Exercise prompt
Up to the line containing "Dostawa i metody płatności", nothing is kept; from that line through the end of the data below, output every line exactly.

Material shown

BEGIN

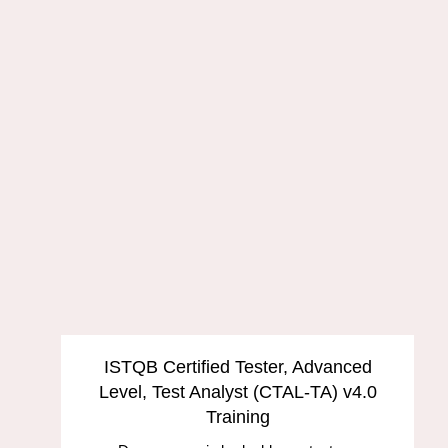
ISTQB Certified Tester, Advanced
Level, Test Analyst (CTAL-TA) v4.0
Training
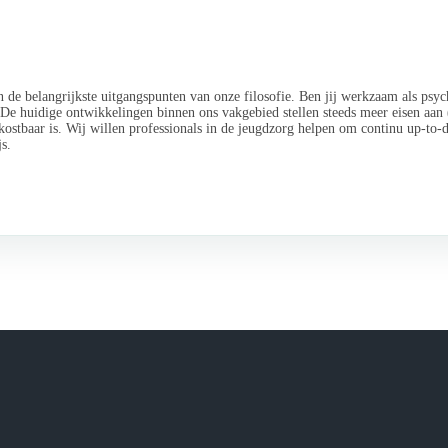
jn de belangrijkste uitgangspunten van onze filosofie. Ben jij werkzaam als p
. De huidige ontwikkelingen binnen ons vakgebied stellen steeds meer eisen aan
 kostbaar is. Wij willen professionals in de jeugdzorg helpen om continu up-to-
s.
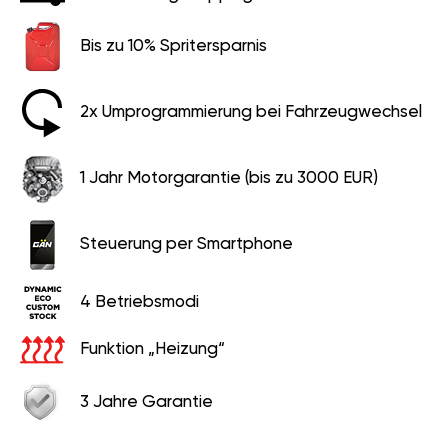
Bis zu 10% Spritersparnis
2x Umprogrammierung bei Fahrzeugwechsel
1 Jahr Motorgarantie (bis zu 3000 EUR)
Steuerung per Smartphone
4 Betriebsmodi
Funktion „Heizung“
3 Jahre Garantie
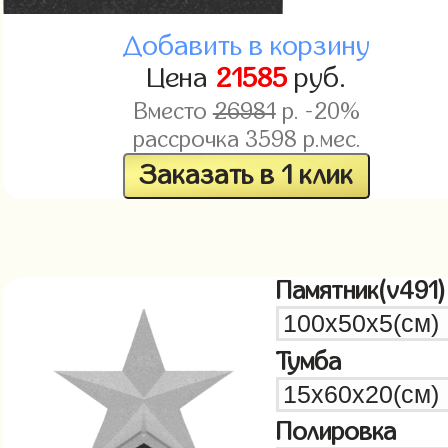
Добавить в корзину
Цена
21585
руб.
Вместо
26981
р. -20%
рассрочка
3598
р.мес.
Заказать в 1 клик
Памятник(v491)
Тумба
Полировка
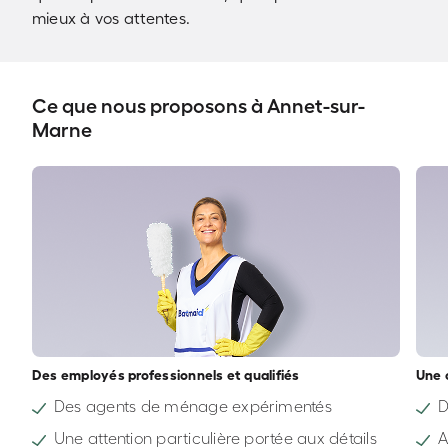
mieux à vos attentes.
Ce que nous proposons à Annet-sur-
Marne
Des employés professionnels et qualifiés
Une 
Des agents de ménage expérimentés
D
Une attention particulière portée aux détails
A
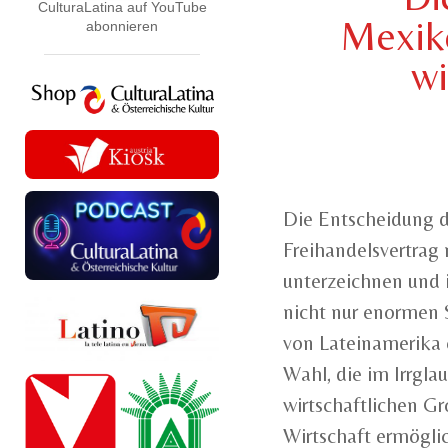
CulturaLatina auf YouTube
Mexiko
abonnieren
wi
Die Entscheidung 
Freihandelsvertrag
unterzeichnen und i
nicht nur enormen 
von Lateinamerika e
Wahl, die im Irrgla
wirtschaftlichen G
Wirtschaft ermögli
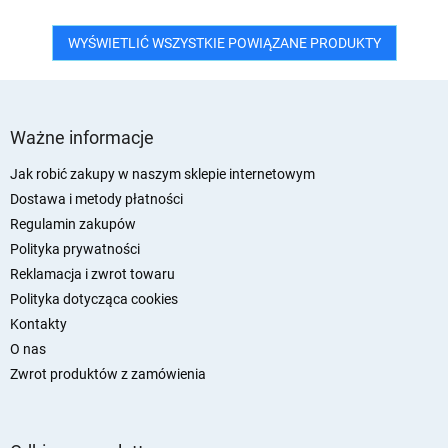
WYŚWIETLIĆ WSZYSTKIE POWIĄZANE PRODUKTY
S
t
Ważne informacje
o
p
Jak robić zakupy w naszym sklepie internetowym
k
Dostawa i metody płatności
a
Regulamin zakupów
Polityka prywatności
Reklamacja i zwrot towaru
Polityka dotycząca cookies
Kontakty
O nas
Zwrot produktów z zamówienia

END

Expected answer
Dostawa i metody płatności
a
Regulamin zakupów
Polityka prywatności
Reklamacja i zwrot towaru
Polityka dotycząca cookies
Kontakty
O nas
Zwrot produktów z zamówienia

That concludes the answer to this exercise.